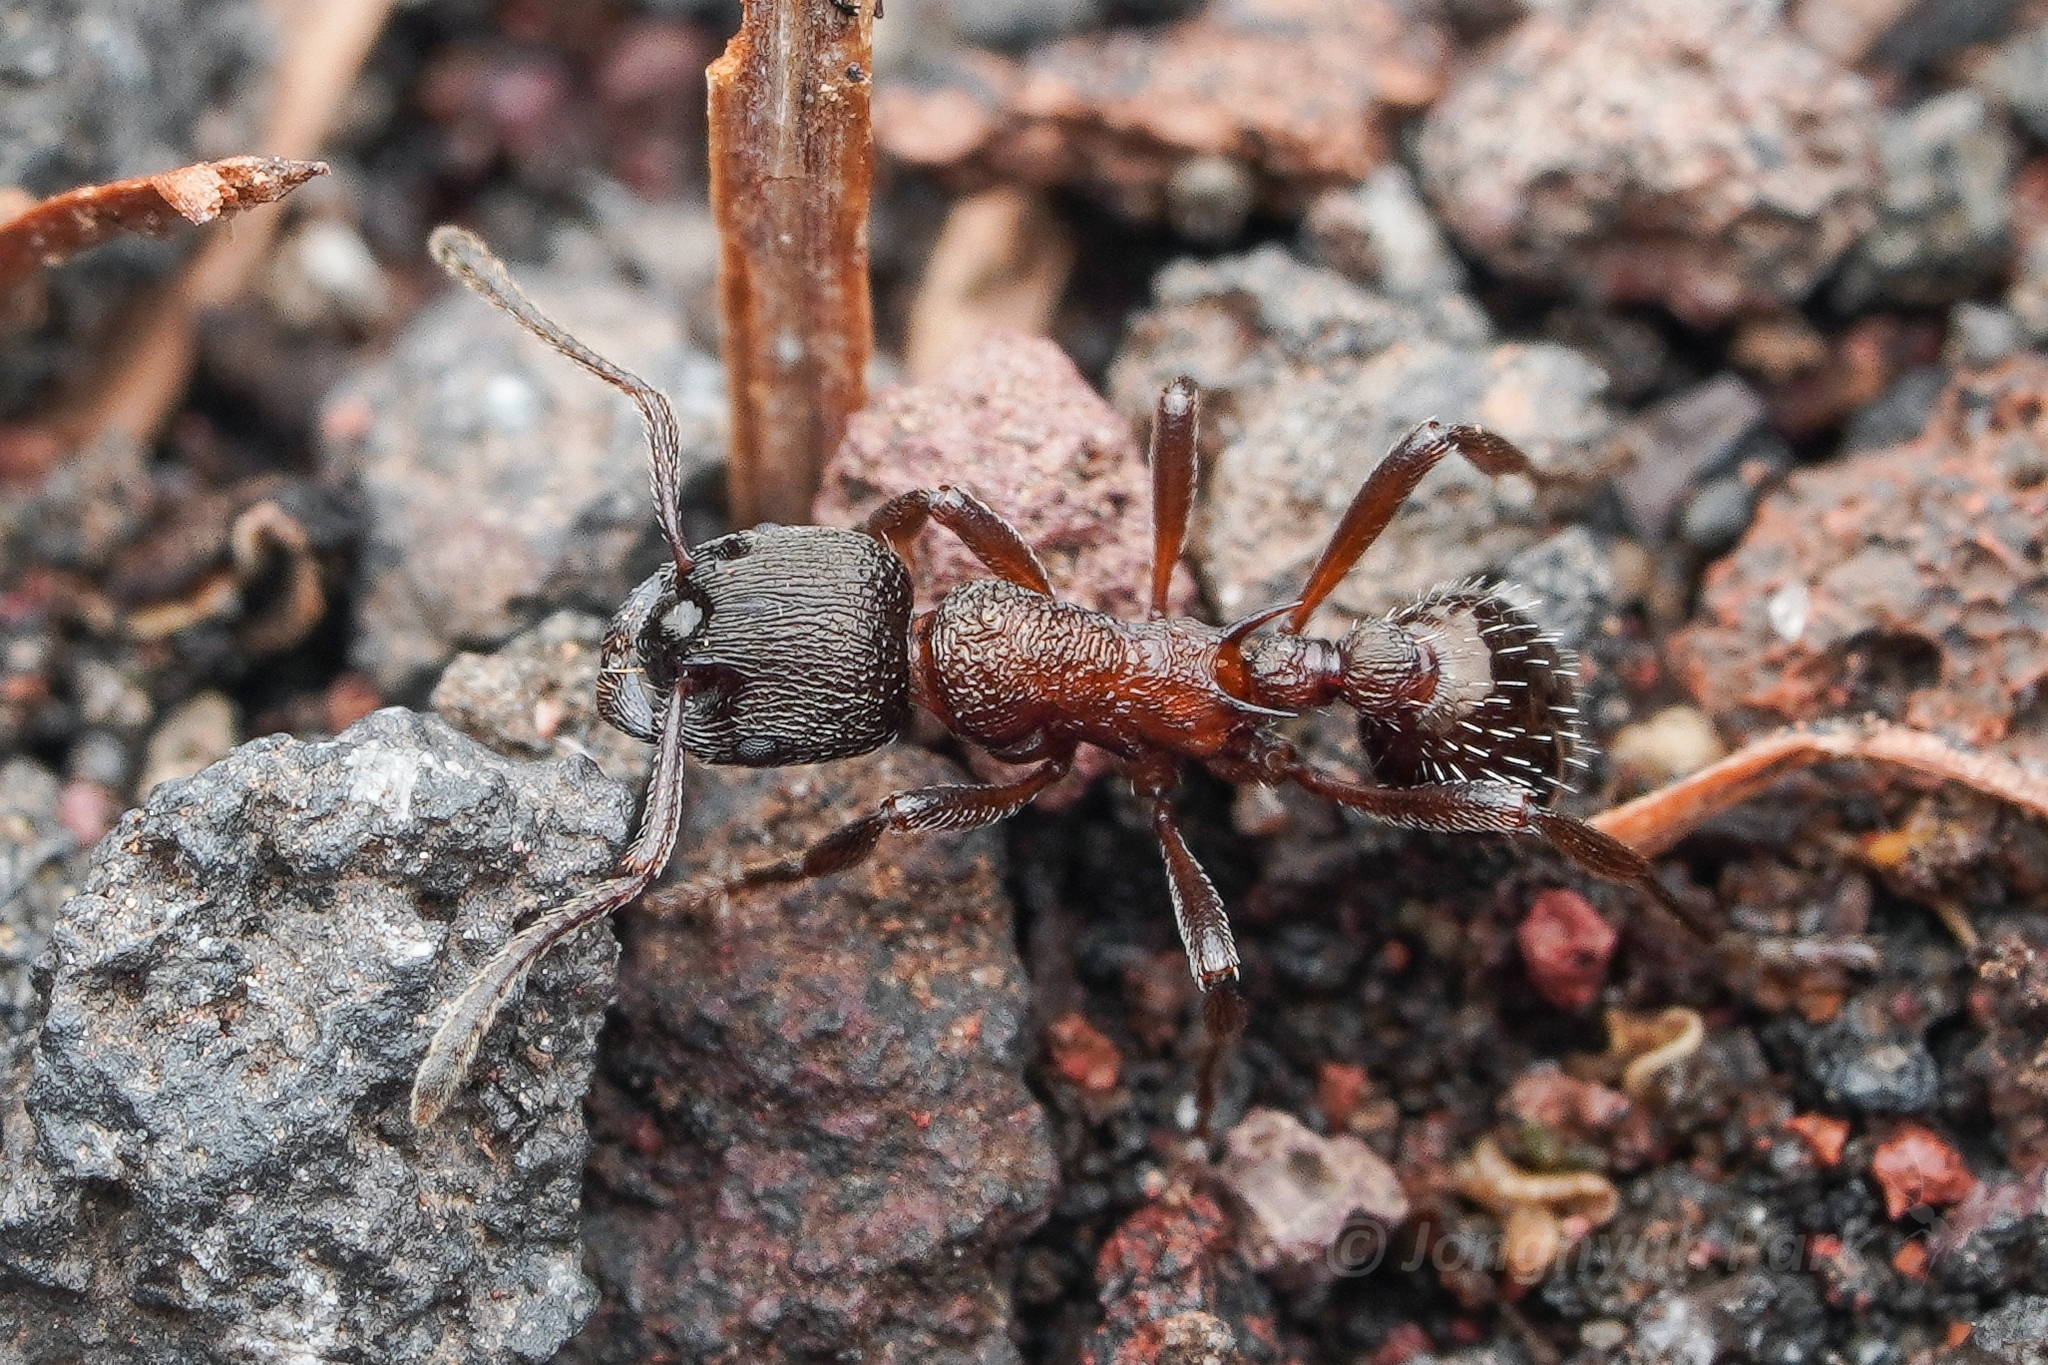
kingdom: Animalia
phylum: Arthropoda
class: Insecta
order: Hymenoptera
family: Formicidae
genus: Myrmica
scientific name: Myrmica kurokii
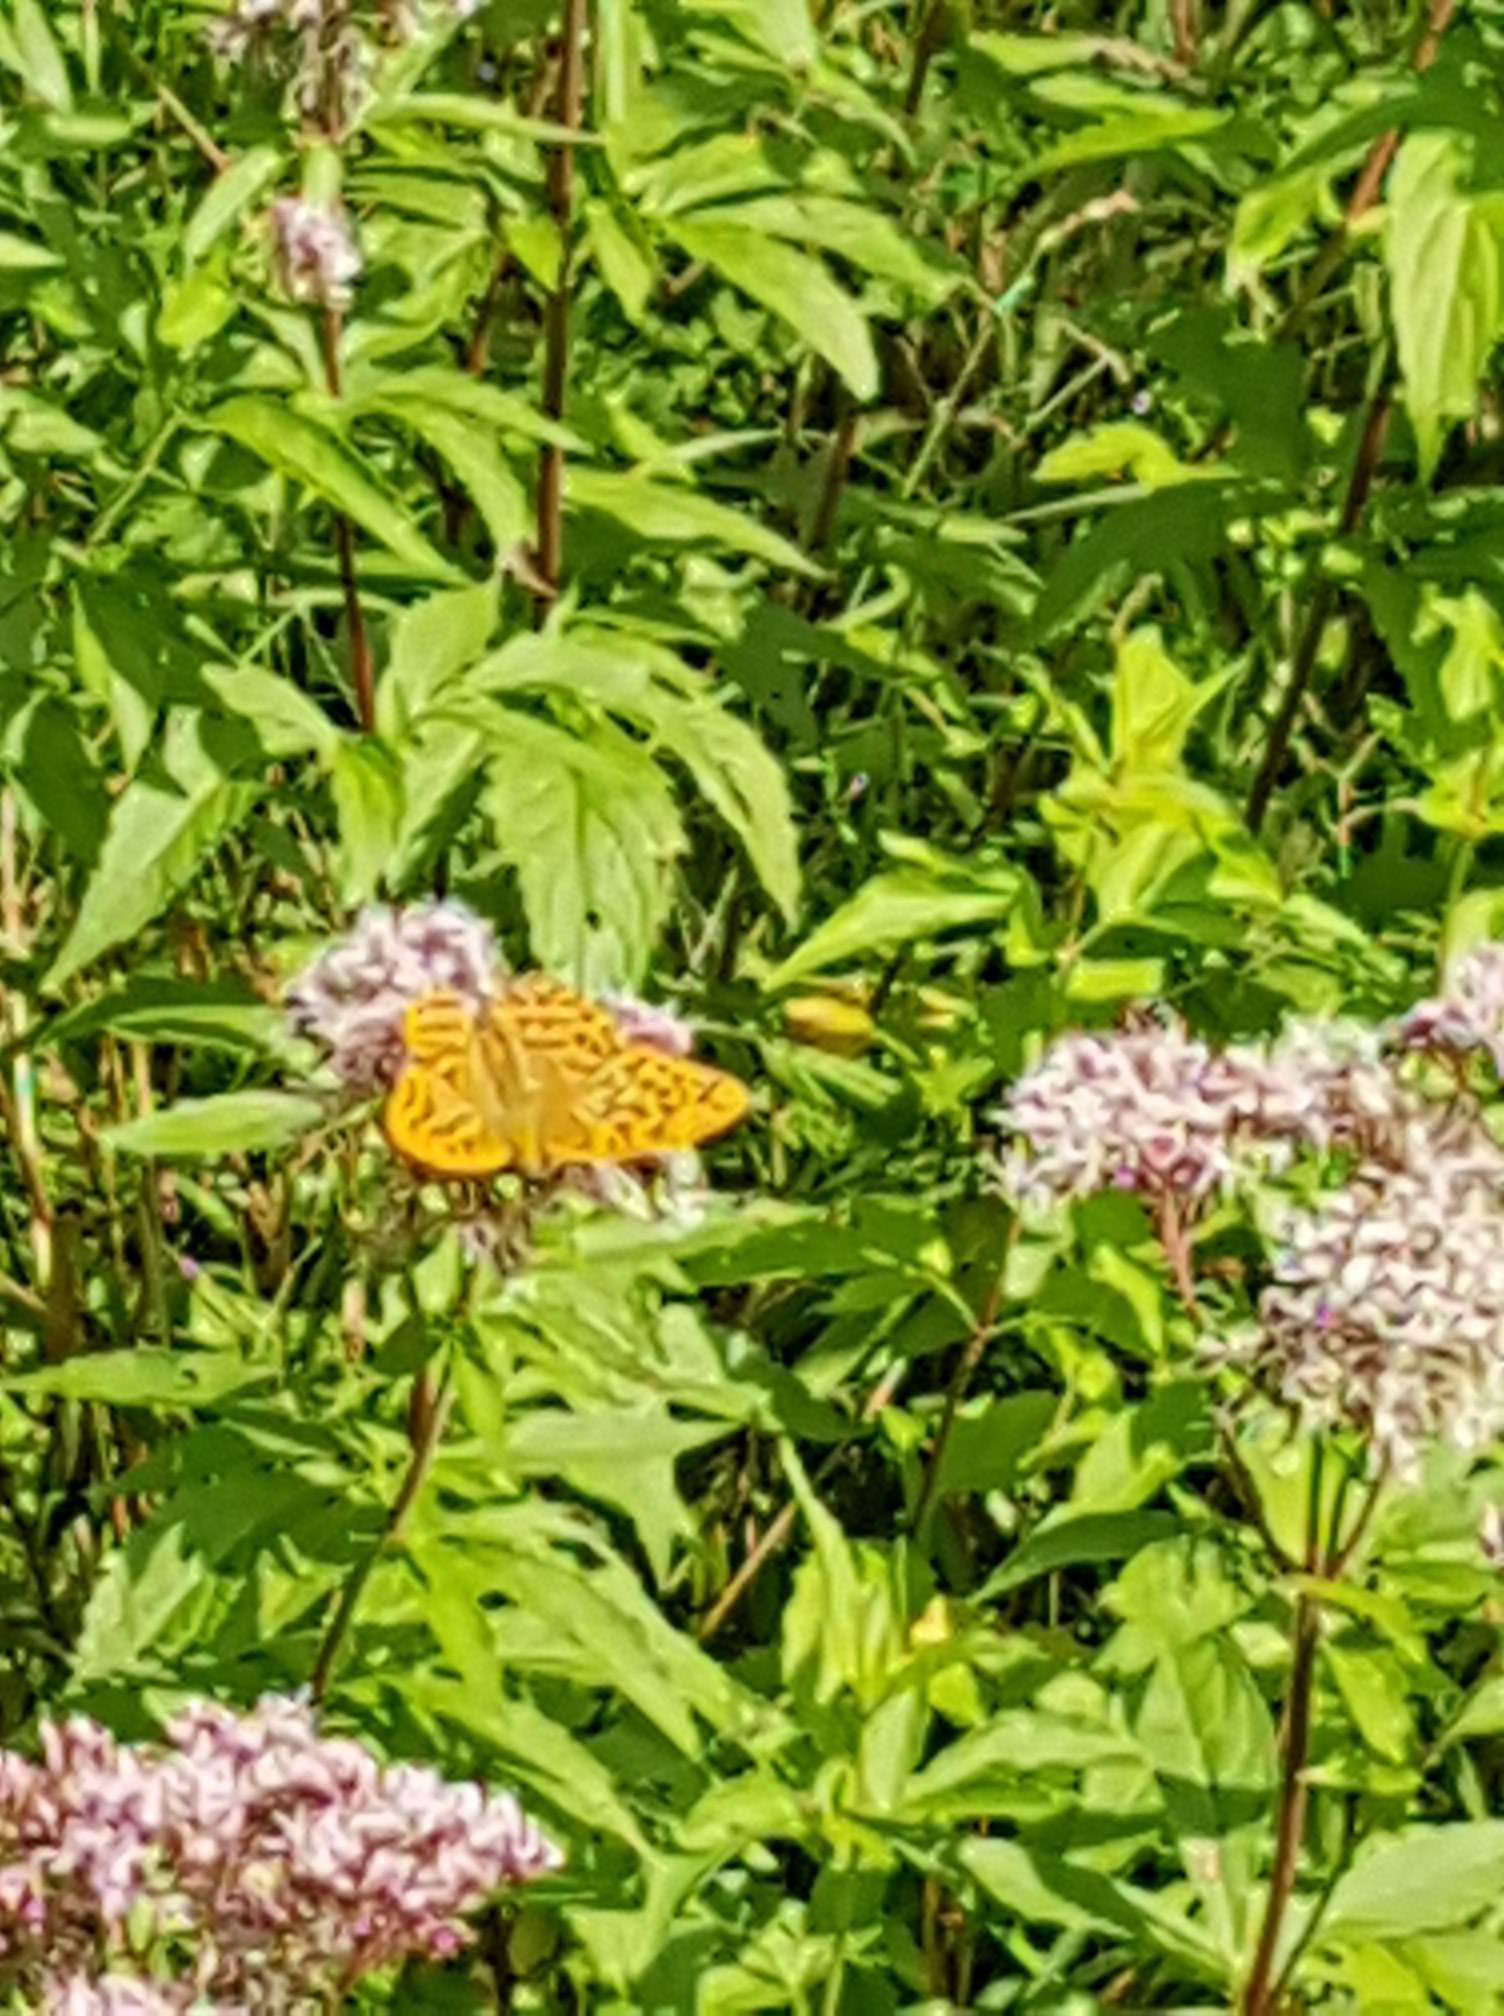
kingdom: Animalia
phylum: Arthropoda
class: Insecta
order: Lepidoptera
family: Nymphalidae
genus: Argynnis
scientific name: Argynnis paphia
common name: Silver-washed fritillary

______

**Perintah Tugas:**
Kutip tanpa perubahan seluruh baris teks dari setiap item di atas. Jangan sertakan gambarnya dalam jawaban.

**Jawaban:**
kingdom: Animalia
phylum: Arthropoda
class: Insecta
order: Hymenoptera
family: Formicidae
genus: Myrmica
scientific name: Myrmica kurokii
kingdom: Animalia
phylum: Arthropoda
class: Insecta
order: Lepidoptera
family: Nymphalidae
genus: Argynnis
scientific name: Argynnis paphia
common name: Silver-washed fritillary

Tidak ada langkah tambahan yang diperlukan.